The much-loved and vastly experienced English folk musician Dave Swarbrick has died at the age of 75, his family have confirmed. He had been suffering from emphysema.
Across many decades, “Swarb,” as he was known by one and all, was probably the most notable and accomplished fiddle player in folk music, most widely known for his work with Fairport Convention. He was a vital part of their revolutionary electric folk sound, most famously on the seminal 1969 album Liege & Lief, regularly described as the most important folk album of all time.
Prior to his work with Fairport, Swarbrick played with such fellow folk trailblazers as Ewan MacColl and Martin Cathy, and appeared on scores of albums as well as making approximately a dozen LPs in his own name. Judy Dyble, a founding member of Fairport Convention, wrote on Twitter: “So very sad to hear that dear Mr Swarb has flown away 🙁 RIP.”
Swarbrick had suffered ill health in recent years, undergoing three tracheotomies, but he continued to play live for as long as he was able, sometimes with oxygen on stage to help his breathing. Indeed, his health brought him to an unusually high level of national publicity in 1999, when a spell in hospital in the English midlands caused the Daily Telegraph to report his death. “It’s not the first time I’ve died in Coventry,” he observed with his typically wry humour.
David Cyril Eric Swarbrick was born in New Malden, Surrey in 1941, but he grew up in North Yorkshire and then Birmingham, the city with which he was most closely associated. Learning to play the fiddle at a young age, he joined the Ian Campbell Folk Group while still a teenager in 1960.

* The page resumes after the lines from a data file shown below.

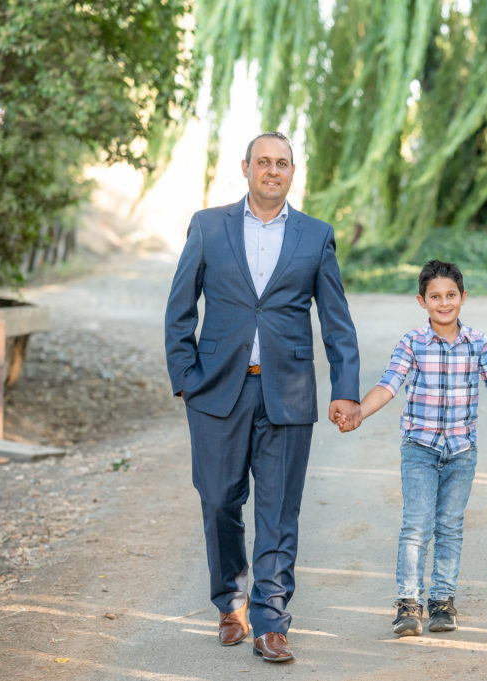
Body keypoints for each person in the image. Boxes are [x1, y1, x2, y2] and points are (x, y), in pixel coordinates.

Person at [164, 131, 362, 663]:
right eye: (263, 162)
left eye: (282, 163)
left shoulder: (315, 236)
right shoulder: (208, 227)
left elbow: (337, 323)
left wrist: (346, 390)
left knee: (278, 508)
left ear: (292, 173)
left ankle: (271, 619)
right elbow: (180, 308)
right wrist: (185, 376)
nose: (272, 170)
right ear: (246, 168)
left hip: (289, 392)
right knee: (219, 500)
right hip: (215, 391)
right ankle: (230, 602)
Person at [342, 259, 487, 636]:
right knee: (416, 524)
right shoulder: (412, 343)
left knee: (450, 526)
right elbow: (388, 384)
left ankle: (442, 602)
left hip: (462, 451)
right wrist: (360, 411)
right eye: (434, 296)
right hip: (420, 448)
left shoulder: (478, 342)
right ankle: (409, 604)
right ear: (421, 301)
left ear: (463, 297)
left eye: (450, 295)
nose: (443, 303)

Swarbrick appeared on many EPs and albums with Campbell and his group through the first half of the decade, and was soon additionally recording with other leading lights of the British folk revival such as MacColl, Carthy, A.L. Lloyd and Peggy Seeger.
Throughout his career, Swarbrick generally avoided large-scale productions in favour of traditional settings for his music. As early as 1967, he was telling Melody Maker: “You get something in a club that you can’t get anywhere else. When you’re working in a folk club and the audience is close to you, in every way, it’s marvellous. Beats any concerts.”

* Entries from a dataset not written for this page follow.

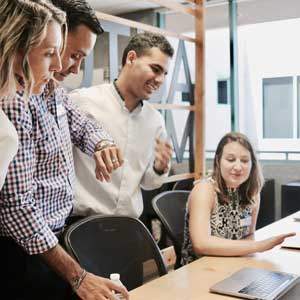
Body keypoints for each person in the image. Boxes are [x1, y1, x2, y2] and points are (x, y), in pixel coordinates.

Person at [0, 0, 128, 299]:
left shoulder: (51, 91)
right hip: (24, 251)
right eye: (62, 53)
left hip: (52, 239)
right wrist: (78, 276)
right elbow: (16, 206)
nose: (65, 66)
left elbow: (83, 124)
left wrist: (102, 143)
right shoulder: (14, 99)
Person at [70, 32, 174, 218]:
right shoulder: (82, 102)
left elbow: (149, 183)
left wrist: (159, 167)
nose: (160, 80)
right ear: (131, 58)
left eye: (164, 74)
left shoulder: (155, 120)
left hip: (129, 225)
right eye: (155, 69)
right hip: (81, 224)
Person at [181, 132, 295, 265]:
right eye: (230, 160)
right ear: (218, 161)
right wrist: (259, 246)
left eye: (245, 161)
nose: (238, 167)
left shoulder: (253, 193)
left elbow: (248, 236)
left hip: (234, 263)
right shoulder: (205, 190)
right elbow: (201, 244)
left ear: (252, 164)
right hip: (199, 268)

His first work with Fairport was on their summer 1969 album Unhalfbricking, on which he played fiddle on three tracks and mandolin on another; this prompted the group to invite him to become a full-time member in time for Liege & Lief, released just five months later.

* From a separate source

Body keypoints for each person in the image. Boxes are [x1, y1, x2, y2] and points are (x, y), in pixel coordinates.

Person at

In 2006, the album was named “Most Influential Folk Album Of All Time” at the BBC Radio 2 Folk Awards, and Swarbrick was reunited with his former fellow band members Richard Thompson, Ashley Hutchings, Simon Nicol and Dave Mattacks, with Chris While singing the vocals of the late Sandy Denny on the album’s ‘Matty Groves.’ The following year, that line-up played the whole of Liege & Lief live.
Swarbrick remained a key member of Fairport through the 1970s until they disbanded in 1979. Both before this and afterwards, he was continuously in demand as a session player on records by Denny, Thompson, Bert Jansch, Al Stewart and others.
He released his first solo album, Swarbrick, for Transatlantic in 1976, and recorded regularly in his own name, his last release being 2010’s Raison d’être. In 2014, “Swarb” appeared on the album A Curious Tale by Said The Maiden, the folk trio of Jess Distill, Hannah Elizabeth and Kathy Pilkinton. He also completed a UK tour with the group, who described it as “an incredible experience.”